PROVIDED DATA

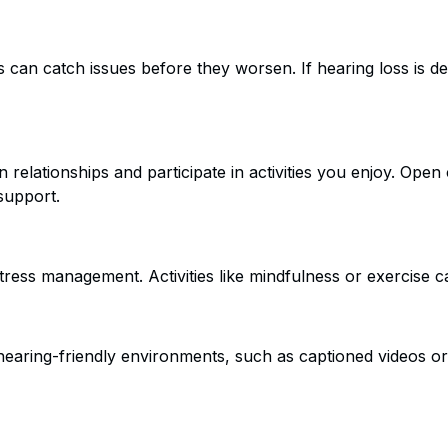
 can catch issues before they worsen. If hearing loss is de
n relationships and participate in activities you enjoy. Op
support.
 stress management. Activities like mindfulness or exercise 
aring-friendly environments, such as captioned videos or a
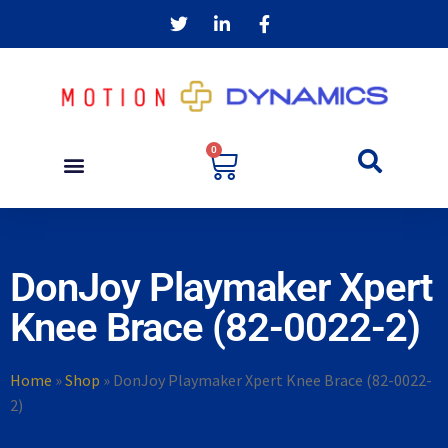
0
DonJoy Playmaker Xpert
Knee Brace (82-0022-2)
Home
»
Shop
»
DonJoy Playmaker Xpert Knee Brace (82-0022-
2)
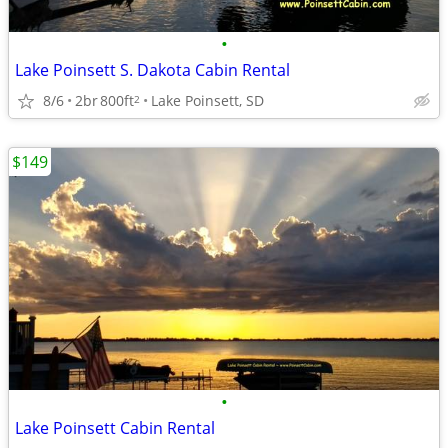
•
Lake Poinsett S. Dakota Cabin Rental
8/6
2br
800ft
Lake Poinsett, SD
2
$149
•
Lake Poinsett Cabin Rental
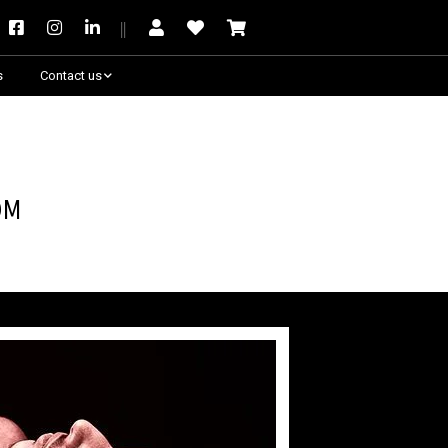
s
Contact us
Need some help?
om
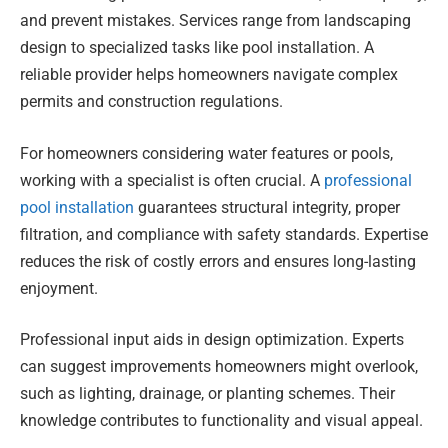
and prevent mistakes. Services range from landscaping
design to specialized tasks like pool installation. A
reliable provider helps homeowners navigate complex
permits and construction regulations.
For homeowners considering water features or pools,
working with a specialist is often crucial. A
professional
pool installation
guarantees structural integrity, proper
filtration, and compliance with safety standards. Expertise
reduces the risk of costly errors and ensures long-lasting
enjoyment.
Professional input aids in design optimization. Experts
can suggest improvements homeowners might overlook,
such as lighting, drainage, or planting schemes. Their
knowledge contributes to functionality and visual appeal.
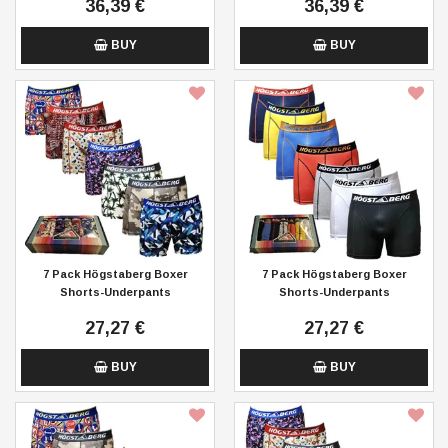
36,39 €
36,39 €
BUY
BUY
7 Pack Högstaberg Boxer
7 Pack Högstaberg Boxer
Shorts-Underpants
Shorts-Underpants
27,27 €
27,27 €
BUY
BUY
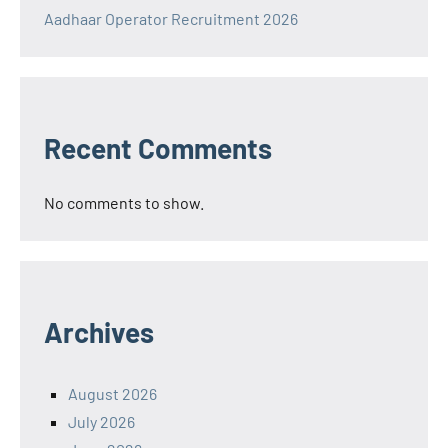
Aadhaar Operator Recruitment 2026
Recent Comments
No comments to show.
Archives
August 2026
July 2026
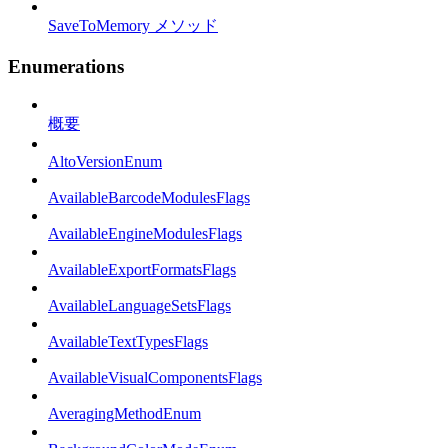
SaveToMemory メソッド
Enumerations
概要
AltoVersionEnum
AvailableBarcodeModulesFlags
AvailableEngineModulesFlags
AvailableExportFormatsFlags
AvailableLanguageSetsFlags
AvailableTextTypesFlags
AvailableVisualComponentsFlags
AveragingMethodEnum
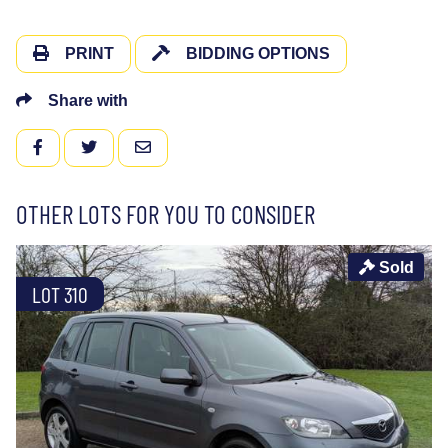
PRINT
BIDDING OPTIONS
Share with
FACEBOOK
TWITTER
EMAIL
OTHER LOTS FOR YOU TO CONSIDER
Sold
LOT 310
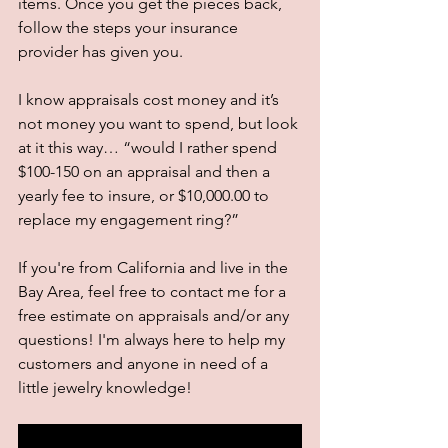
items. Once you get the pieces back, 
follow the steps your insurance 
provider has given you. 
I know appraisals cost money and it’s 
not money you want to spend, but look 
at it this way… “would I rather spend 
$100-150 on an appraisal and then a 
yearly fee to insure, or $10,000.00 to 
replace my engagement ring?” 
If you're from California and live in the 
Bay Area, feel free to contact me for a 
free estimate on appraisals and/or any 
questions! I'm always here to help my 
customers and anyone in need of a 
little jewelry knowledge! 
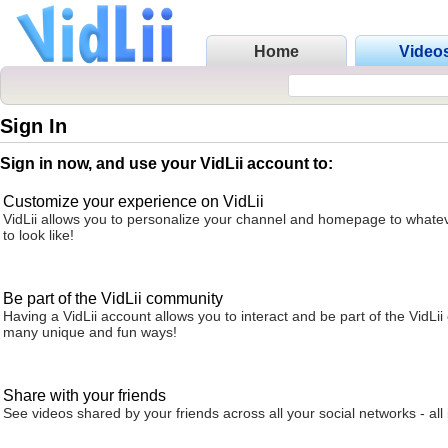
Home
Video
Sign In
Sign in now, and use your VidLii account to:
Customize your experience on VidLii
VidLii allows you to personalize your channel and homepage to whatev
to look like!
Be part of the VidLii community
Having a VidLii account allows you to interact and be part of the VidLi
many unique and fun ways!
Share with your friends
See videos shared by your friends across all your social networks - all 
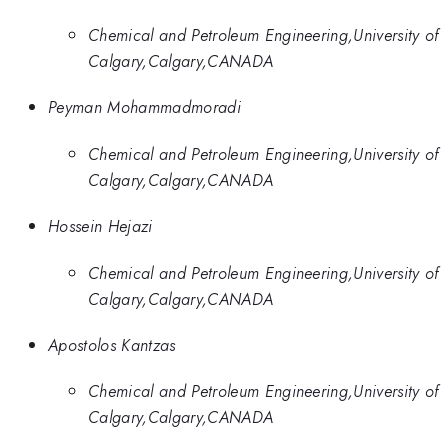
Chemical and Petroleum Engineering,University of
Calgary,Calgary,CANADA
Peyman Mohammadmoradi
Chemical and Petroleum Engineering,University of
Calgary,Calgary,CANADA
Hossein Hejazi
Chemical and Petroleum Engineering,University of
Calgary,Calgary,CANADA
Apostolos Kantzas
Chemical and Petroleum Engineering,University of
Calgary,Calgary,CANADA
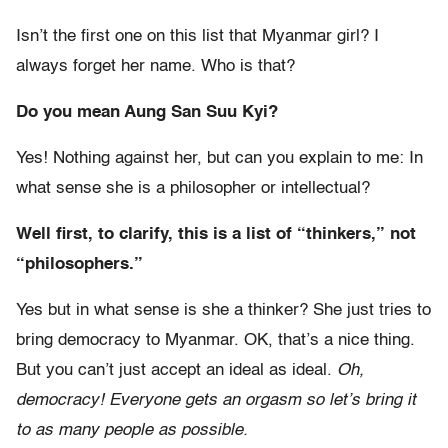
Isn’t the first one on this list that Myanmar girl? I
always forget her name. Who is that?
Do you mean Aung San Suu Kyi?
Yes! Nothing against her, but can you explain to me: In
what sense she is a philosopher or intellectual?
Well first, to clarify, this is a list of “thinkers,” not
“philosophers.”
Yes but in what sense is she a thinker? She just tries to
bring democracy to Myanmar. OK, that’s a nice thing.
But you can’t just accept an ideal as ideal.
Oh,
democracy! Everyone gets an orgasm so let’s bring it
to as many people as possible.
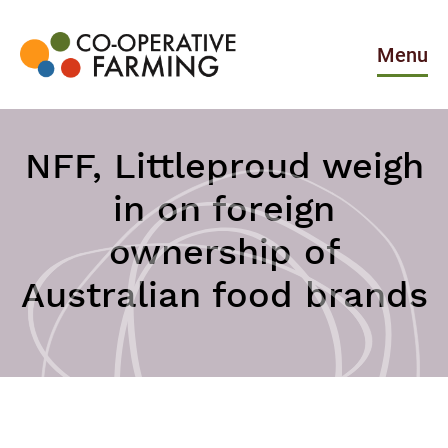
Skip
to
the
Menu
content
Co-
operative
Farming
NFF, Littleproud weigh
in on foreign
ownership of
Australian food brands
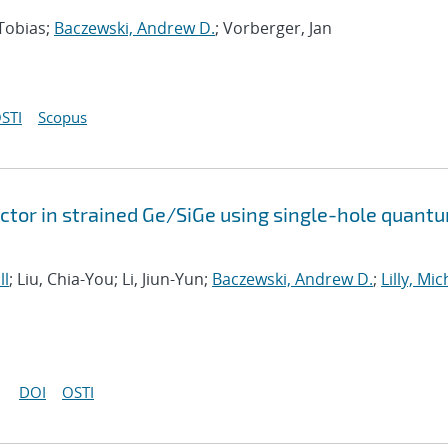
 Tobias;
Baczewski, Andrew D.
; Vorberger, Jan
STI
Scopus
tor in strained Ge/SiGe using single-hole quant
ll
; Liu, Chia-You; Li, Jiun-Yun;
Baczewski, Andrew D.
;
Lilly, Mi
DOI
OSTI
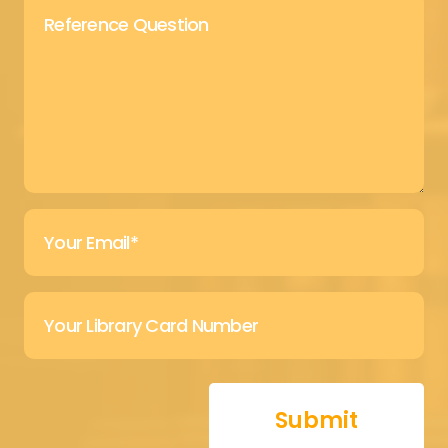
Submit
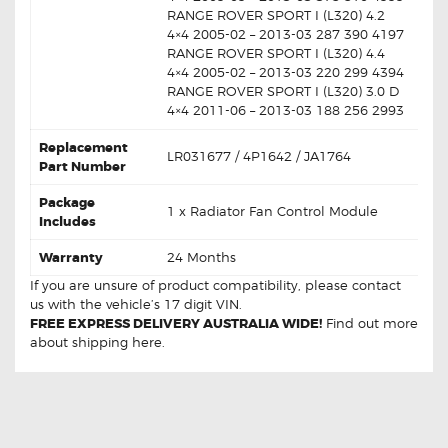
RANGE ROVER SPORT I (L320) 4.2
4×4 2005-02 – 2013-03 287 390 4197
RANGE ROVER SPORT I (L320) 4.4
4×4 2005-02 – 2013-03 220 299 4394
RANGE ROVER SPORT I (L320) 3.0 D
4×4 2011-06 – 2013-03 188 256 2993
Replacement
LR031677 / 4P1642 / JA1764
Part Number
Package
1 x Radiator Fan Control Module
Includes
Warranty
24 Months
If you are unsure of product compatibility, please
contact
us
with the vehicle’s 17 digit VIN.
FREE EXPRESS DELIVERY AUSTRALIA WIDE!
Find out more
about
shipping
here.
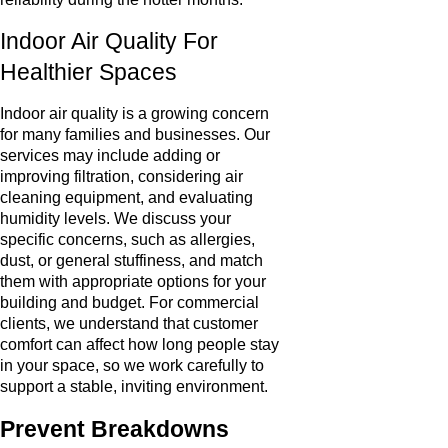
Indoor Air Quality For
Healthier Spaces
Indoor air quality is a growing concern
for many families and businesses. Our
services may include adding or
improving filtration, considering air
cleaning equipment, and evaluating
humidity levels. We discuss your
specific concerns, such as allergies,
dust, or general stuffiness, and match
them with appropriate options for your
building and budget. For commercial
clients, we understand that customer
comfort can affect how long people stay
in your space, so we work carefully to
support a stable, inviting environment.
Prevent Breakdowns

AIM OF THE EXERCISE
Format every line of text in the data above as a JSON list of strings, one string per line, skipping blank lines and leaving the pictures out.

EXERCISE RESULT
[
  " can catch issues before they worsen. If hearing loss is de",
  "n relationships and participate in activities you enjoy. Op",
  "support.",
  " stress management. Activities like mindfulness or exercise ",
  "aring-friendly environments, such as captioned videos or a",
  "0",
  "DonJoy Playmaker Xpert",
  "Knee Brace (82-0022-2)",
  "Home",
  "»",
  "Shop",
  "»",
  "DonJoy Playmaker Xpert Knee Brace (82-0022-",
  "2)",
  "•",
  "Lake Poinsett S. Dakota Cabin Rental",
  "8/6",
  "2br",
  "800ft",
  "Lake Poinsett, SD",
  "2",
  "$149",
  "•",
  "Lake Poinsett Cabin Rental",
  "s",
  "Contact us",
  "Need some help?",
  "om",
  "and prevent mistakes. Services range from landscaping",
  "design to specialized tasks like pool installation. A",
  "reliable provider helps homeowners navigate complex",
  "permits and construction regulations.",
  "For homeowners considering water features or pools,",
  "working with a specialist is often crucial. A",
  "professional",
  "pool installation",
  "guarantees structural integrity, proper",
  "filtration, and compliance with safety standards. Expertise",
  "reduces the risk of costly errors and ensures long-lasting",
  "enjoyment.",
  "Professional input aids in design optimization. Experts",
  "can suggest improvements homeowners might overlook,",
  "such as lighting, drainage, or planting schemes. Their",
  "knowledge contributes to functionality and visual appeal.",
  "36,39 €",
  "36,39 €",
  "BUY",
  "BUY",
  "7 Pack Högstaberg Boxer",
  "7 Pack Högstaberg Boxer",
  "Shorts-Underpants",
  "Shorts-Underpants",
  "27,27 €",
  "27,27 €",
  "BUY",
  "BUY",
  "Aadhaar Operator Recruitment 2026",
  "Recent Comments",
  "No comments to show.",
  "Archives",
  "August 2026",
  "July 2026",
  "SaveToMemory メソッド",
  "Enumerations",
  "概要",
  "AltoVersionEnum",
  "AvailableBarcodeModulesFlags",
  "AvailableEngineModulesFlags",
  "AvailableExportFormatsFlags",
  "AvailableLanguageSetsFlags",
  "AvailableTextTypesFlags",
  "AvailableVisualComponentsFlags",
  "AveragingMethodEnum",
  "PRINT",
  "BIDDING OPTIONS",
  "Share with",
  "FACEBOOK",
  "TWITTER",
  "EMAIL",
  "OTHER LOTS FOR YOU TO CONSIDER",
  "Sold",
  "LOT 310",
  "items. Once you get the pieces back, ",
  "follow the steps your insurance ",
  "provider has given you. ",
  "I know appraisals cost money and it’s ",
  "not money you want to spend, but look ",
  "at it this way… “would I rather spend ",
  "$100-150 on an appraisal and then a ",
  "yearly fee to insure, or $10,000.00 to ",
  "replace my engagement ring?” ",
  "If you're from California and live in the ",
  "Bay Area, feel free to contact me for a ",
  "free estimate on appraisals and/or any ",
  "questions! I'm always here to help my ",
  "customers and anyone in need of a ",
  "little jewelry knowledge! ",
  "Home",
  "Video",
  "Sign In",
  "Sign in now, and use your VidLii account to:",
  "Customize your experience on VidLii",
  "VidLii allows you to personalize your channel and homepage to whatev",
  "to look like!",
  "Be part of the VidLii community",
  "Having a VidLii account allows you to interact and be part of the VidLi",
  "many unique and fun ways!",
  "Share with your friends",
  "See videos shared by your friends across all your social networks - all ",
  "Chemical and Petroleum Engineering,University of",
  "Calgary,Calgary,CANADA",
  "Peyman Mohammadmoradi",
  "Chemical and Petroleum Engineering,University of",
  "Calgary,Calgary,CANADA",
  "Hossein Hejazi",
  "Chemical and Petroleum Engineering,University of",
  "Calgary,Calgary,CANADA",
  "Apostolos Kantzas",
  "Chemical and Petroleum Engineering,University of",
  "Calgary,Calgary,CANADA",
  "Isn’t the first one on this list that Myanmar girl? I",
  "always forget her name. Who is that?",
  "Do you mean Aung San Suu Kyi?",
  "Yes! Nothing against her, but can you explain to me: In",
  "what sense she is a philosopher or intellectual?",
  "Well first, to clarify, this is a list of “thinkers,” not",
  "“philosophers.”",
  "Yes but in what sense is she a thinker? She just tries to",
  "bring democracy to Myanmar. OK, that’s a nice thing.",
  "But you can’t just accept an ideal as ideal.",
  "Oh,",
  "democracy! Everyone gets an orgasm so let’s bring it",
  "to as many people as possible.",
  "Skip",
  "to",
  "the",
  "Menu",
  "content",
  "Co-",
  "operative",
  "Farming",
  "NFF, Littleproud weigh",
  "in on foreign",
  "ownership of",
  "Australian food brands",
  " Tobias;",
  "Baczewski, Andrew D.",
  "; Vorberger, Jan",
  "STI",
  "Scopus",
  "tor in strained Ge/SiGe using single-hole quant",
  "ll",
  "; Liu, Chia-You; Li, Jiun-Yun;",
  "Baczewski, Andrew D.",
  ";",
  "Lilly, Mi",
  "DOI",
  "OSTI",
  "Submit",
  "RANGE ROVER SPORT I (L320) 4.2",
  "4×4 2005-02 – 2013-03 287 390 4197",
  "RANGE ROVER SPORT I (L320) 4.4",
  "4×4 2005-02 – 2013-03 220 299 4394",
  "RANGE ROVER SPORT I (L320) 3.0 D",
  "4×4 2011-06 – 2013-03 188 256 2993",
  "Replacement",
  "LR031677 / 4P1642 / JA1764",
  "Part Number",
  "Package",
  "1 x Radiator Fan Control Module",
  "Includes",
  "Warranty",
  "24 Months",
  "If you are unsure of product compatibility, please",
  "contact",
  "us",
  "with the vehicle’s 17 digit VIN.",
  "FREE EXPRESS DELIVERY AUSTRALIA WIDE!",
  "Find out more",
  "about",
  "shipping",
  "here.",
  "Indoor Air Quality For",
  "Healthier Spaces",
  "Indoor air quality is a growing concern",
  "for many families and businesses. Our",
  "services may include adding or",
  "improving filtration, considering air",
  "cleaning equipment, and evaluating",
  "humidity levels. We discuss your",
  "specific concerns, such as allergies,",
  "dust, or general stuffiness, and match",
  "them with appropriate options for your",
  "building and budget. For commercial",
  "clients, we understand that customer",
  "comfort can affect how long people stay",
  "in your space, so we work carefully to",
  "support a stable, inviting environment.",
  "Prevent Breakdowns"
]